Le Cinéma Fantastique au bout des doigts. Cinéma Fantastique vous propose une critique jeune des films les plus vieux au plus récents traitant du fantastique dans sa globalité. Horreur, gore, fantômes ...
Un groupe de jeunes gens participe à une course à pied pour remporter un prix phénoménal. Mais il y a anguille sous roche. Au début, tout le monde reçoit un collier avec des charges explosives. S’ils dévient du trajet ou essaient de s’évader, leur tête explosera. Sous l’oeil tout- voyant de l’organisateur, Mr. Frank, Ryan et Finch commencent la course extrêmement dangereuse où le fair-play n’est pas toujours de mise.
Il est de ces œuvres qui laissent autant d’impact qu’un pet au milieu d’un déluge de trombones. Freerunner, ersatz lointain de Yamakazi et de Death race, n’emprunte les paysages urbains que pour mieux les dénaturer lors de courses effrénées rarement lisibles. L’argument lui-même manque de tonus : des courses libres sont organisées en plein centre-ville, au nez et à la barbe des badauds qui subissent les gesticulations anarchiques de ces sprinteurs hors pistes. Le jeu, inspiré par l’univers de Pékin Express, consiste à ramasser avant ses concurrents trois drapeaux situés à différents endroits afin de palper quelques menus dollars qui ne sont que de menue monnaie en comparaison des sommes circulant dans les bureaux de paris.
Le spectateur, déjà lassé par une foule de salto et contre-salto
vibrant au rythme de la shakycam, aura l’insigne honneur de suivre le destin de Ryan, jeune homme névrotique, obsédé par ses rêves d’évasion, qui parie par l’entremise d’un contact sur sa propre victoire lors de la prochaine course... alors qu’il n’a encore jamais vaincu le très vilain Flinch, cador de la compet’ qui accumule mandales et coups bas sur ses concurrents pour s’assurer le haut du podium. Foncièrement inintéressant, le récit se pare bientôt d’un rebondissement aussi inopiné que la victoire néo-zélandaise face aux rugbymen du Quinze ukrainien : les coureurs sont coincés par un illustre inconnu (on sait qu’il est illustre parce que le mégalomane se fait appeler Monsieur) et contraints de concourir dans une course à la mort. Adepte du Battle royale de Fukasaku, Monsieur Frank enferre chaque participant dans un joli collier métallique pourvu d’une bombe qui menace dans l’heure de faire exploser le crâne des pauvres perdants.

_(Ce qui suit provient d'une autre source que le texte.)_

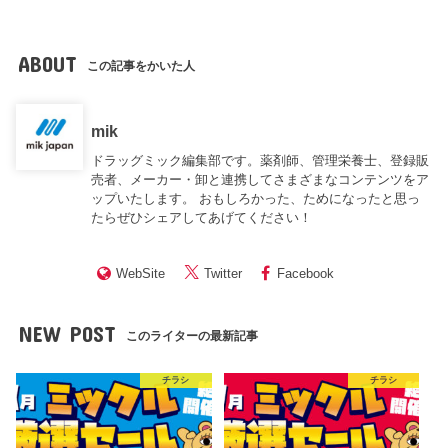
ABOUT
この記事をかいた人
mik
ドラッグミック編集部です。薬剤師、管理栄養士、登録販
売者、メーカー・卸と連携してさまざまなコンテンツをア
ップいたします。 おもしろかった、ためになったと思っ
たらぜひシェアしてあげてください！
WebSite
Twitter
Facebook
NEW POST
このライターの最新記事
チラシ
チラシ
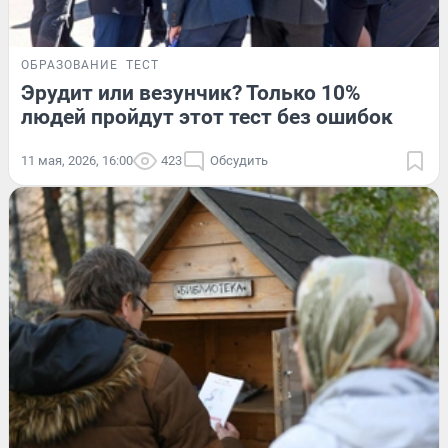
ОБРАЗОВАНИЕ
ТЕСТ
Эрудит или везунчик? Только 10%
людей пройдут этот тест без ошибок
11 мая, 2026, 16:00
423
Обсудить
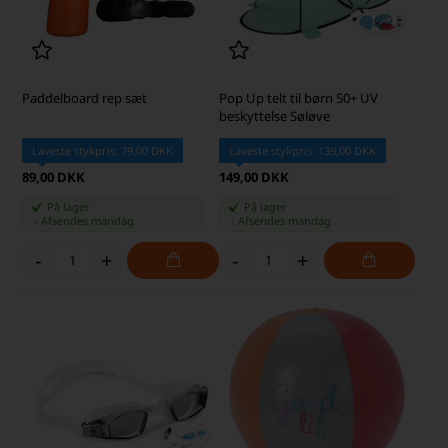
Paddelboard rep sæt
Pop Up telt til børn 50+ UV
beskyttelse Søløve
Laveste stykpris: 79,00 DKK
Laveste stykpris: 139,00 DKK
89,00 DKK
149,00 DKK
På lager
På lager
-
Afsendes
mandag
-
Afsendes
mandag
-
+
-
+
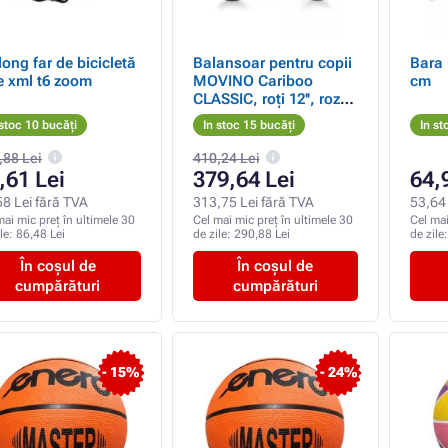
long far de bicicletă
Balansoar pentru copii
Bara 
e xml t6 zoom
MOVINO Cariboo
cm
CLASSIC, roți 12'', roz-
gri
 stoc 10 bucăți
In stoc 15 bucăți
In st
,88 Lei
410,24 Lei
,61 Lei
379,64 Lei
64,
58 Lei fără TVA
313,75 Lei fără TVA
53,64 
mai mic preț în ultimele 30
Cel mai mic preț în ultimele 30
Cel mai
ile:
86,48 Lei
de zile:
290,88 Lei
de zile
În coșul de
În coșul de
cumpărături
cumpărături
- 15%
- 24%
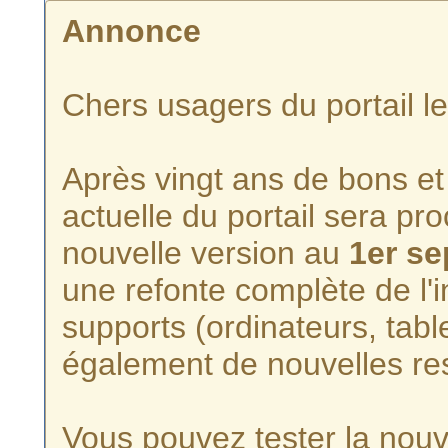
Annonce
Chers usagers du portail l
Après vingt ans de bons et 
actuelle du portail sera p
nouvelle version au
1er s
une refonte complète de l'i
supports (ordinateurs, tabl
également de nouvelles re
Vous pouvez tester la nouve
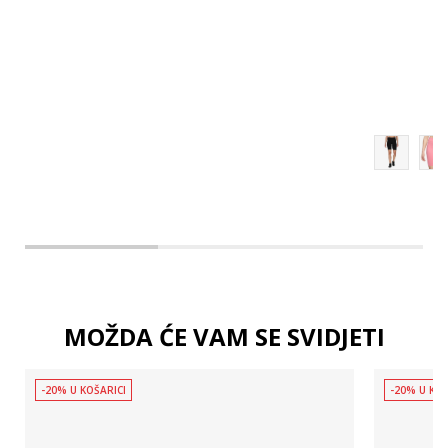
MOŽDA ĆE VAM SE SVIDJETI
-20% U KOŠARICI
-20% U KOŠ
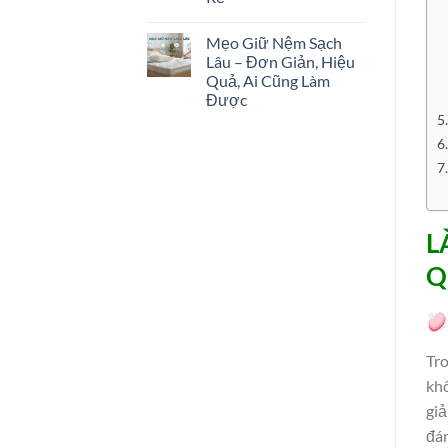
Mẹo Giữ Nệm Sạch
Lâu – Đơn Giản, Hiệu
Quả, Ai Cũng Làm
Được
L
Q
Tr
khô
giả
đán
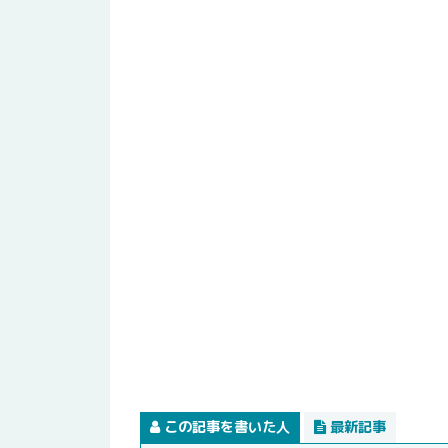
この記事を書いた人
最新記事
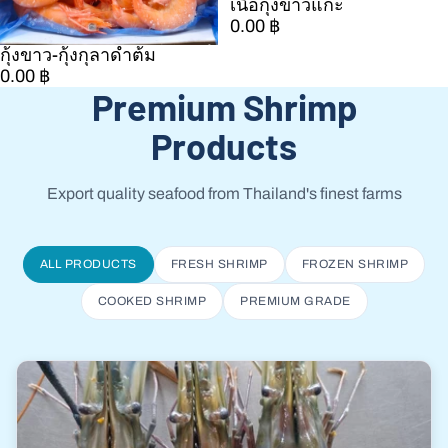
เนื้อกุ้งขาวแกะ
SOLD OUT
0.00 ฿
กุ้งขาว-กุ้งกุลาดำต้ม
SOLD OUT
0.00 ฿
Premium Shrimp
Products
Export quality seafood from Thailand's finest farms
ALL PRODUCTS
FRESH SHRIMP
FROZEN SHRIMP
COOKED SHRIMP
PREMIUM GRADE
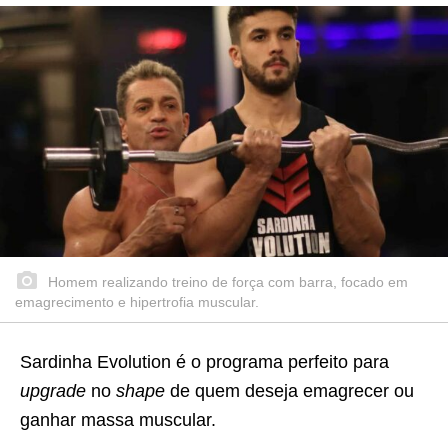
Homem realizando treino de força com barra, focado em
emagrecimento e hipertrofia muscular.
Sardinha Evolution é o programa perfeito para
upgrade
no
shape
de quem deseja emagrecer ou
ganhar massa muscular.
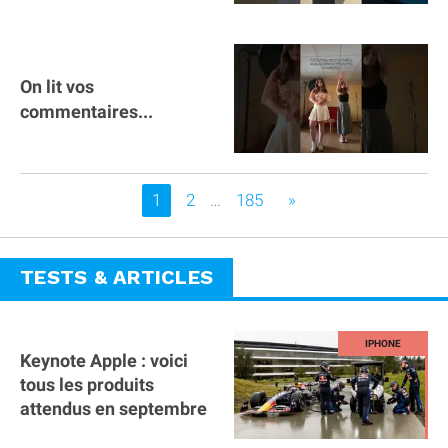
On lit vos
commentaires...
Vous êtes sur la page
1
2
…
185
»
TESTS & ARTICLES
Keynote Apple : voici
tous les produits
attendus en septembre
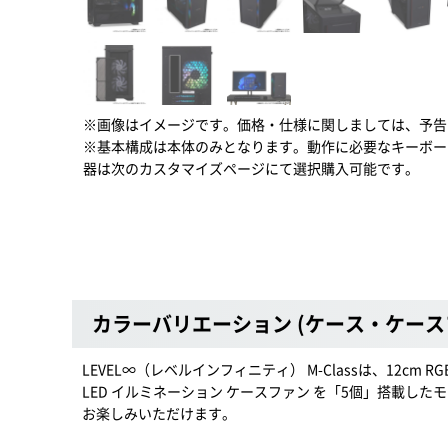
※画像はイメージです。価格・仕様に関しましては、予告
※基本構成は本体のみとなります。動作に必要なキーボー
器は次のカスタマイズページにて選択購入可能です。
カラーバリエーション (ケース・ケース
LEVEL∞（レベルインフィニティ） M-Classは、12c
LED イルミネーション ケースファン を「5個」搭載し
お楽しみいただけます。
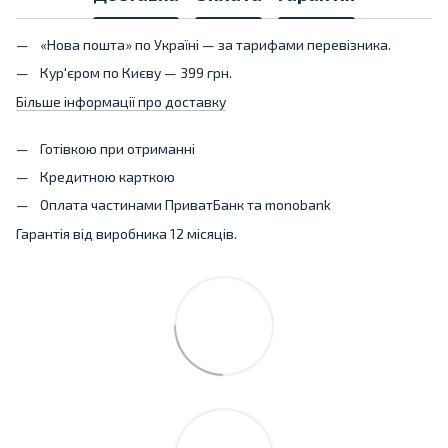
«Нова пошта» по Україні — за тарифами перевізника.
Кур'єром по Києву — 399 грн.
Більше інформації про доставку
Готівкою при отриманні
Кредитною карткою
Оплата частинами ПриватБанк та monobank
Гарантія від виробника 12 місяців.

Point d’enjeu dramatique dans cette course à la mort de l’an 2010 puisque, dès l’introduction desdits colliers, Lawrence Silverstein ne se focalise plus du tout sur ses protagonistes qui tombent l’un après l’autre dans l’indifférence la plus complète. L’intérêt est visiblement ailleurs. Dans les glissades sur les capots de grosses cylindrées ou les figures artistiques sur bennes à ordure ? Ou plutôt dans les enchères constantes de multi-millionnaires se repaissant de la mort d’individus lambdas ? Ou encore dans les exécutions systématiques des coureurs ? Aucune de ces propositions n’est évidemment valable. La réponse que traque, tel un chevalier arthurien à la recherche du Saint Graal, le spectateur livide se situe dans les improbables dialogues entretenus par un casting d’emmanchés notoires (Danny Dyer, en tête de liste) ou pas (les délicieuses trognes webcamées des richissimes parieurs).